_Extract provided:_

=== Section Start ===

A law to prevent the demolition of religious structures on government property has come into effect in Indian state of Karnataka
The Karnataka Religious Structures (Protection) Act was recently passed by the Karnataka Assembly and has now been published in the Karnataka Gazette following the assent of Governor Thaawarchand Gehlot.
The new law states, "Notwithstanding anything contained in any law for the time being in force or any judgment, decree or order of any court, tribunal or authority from the date of commencement of this Act, subject to the provisions of this Act, or the rules made there under the government shall protect the religious structures existing on the date of commencement of this Act, in such manner subject to such conditions as may be prescribed: Provided that no protection shall be done, if any case relating to their removal is pending in any court of law and in such other circumstances as may be prescribed".
The act bars the construction of any religious structures in public places by the government or local authorities without proper permission in future.
It added that the district administration may allow religious activity in such protected structures, subject to custom, law, usage, and any other conditions as may be laid down by the state government from time to time.

=== Section End ===

_Task 1:_ In the article on the Karnataka religious structures law, whose assent came before the act was published in the Karnataka Gazette?
_Task 2:_ Pick up the article on Karnataka's religious structures law after its final sentence and add a few more.

_Information provided:_
=== Section Start ===

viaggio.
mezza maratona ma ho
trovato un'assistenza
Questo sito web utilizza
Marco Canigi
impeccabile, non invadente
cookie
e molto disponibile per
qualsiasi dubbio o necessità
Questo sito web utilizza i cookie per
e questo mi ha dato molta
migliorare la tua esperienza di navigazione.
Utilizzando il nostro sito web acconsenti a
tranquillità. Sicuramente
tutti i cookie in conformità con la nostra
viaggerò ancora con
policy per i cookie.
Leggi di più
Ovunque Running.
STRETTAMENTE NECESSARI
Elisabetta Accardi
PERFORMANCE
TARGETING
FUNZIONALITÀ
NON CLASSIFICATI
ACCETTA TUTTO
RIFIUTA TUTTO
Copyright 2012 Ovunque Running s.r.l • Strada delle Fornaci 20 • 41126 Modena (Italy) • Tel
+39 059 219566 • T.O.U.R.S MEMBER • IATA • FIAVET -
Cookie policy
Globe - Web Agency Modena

=== Section End ===

_Written reply 1:_ Governor Thaawarchand Gehlot

_Written reply 2:_
The law also gives protection to the state government as well as its officers or employees with the provision that no legal proceeding should lie against them for anything which is done or intended to be done under this act or rules made thereunder.
There was a huge political furore over the demolition of a temple in the Mysuru
region of India’s southern state on 10 September. The demolition was carried out by some district officials as part of a drive against illegal construction. The incident triggered a war of words between members of the governing BJP
and the opposition Congress in the region.
This forced the state government to pass the Karnataka Religious Structures (Protection) Bill, 2021 on 21 September amid criticism from the Congress party that the BJP, which had demolished the Mysuru temple 10 days prior, was trying to shield itself from the anger of Hindu groups by passing the law to protect religious structures identified previously as illegal.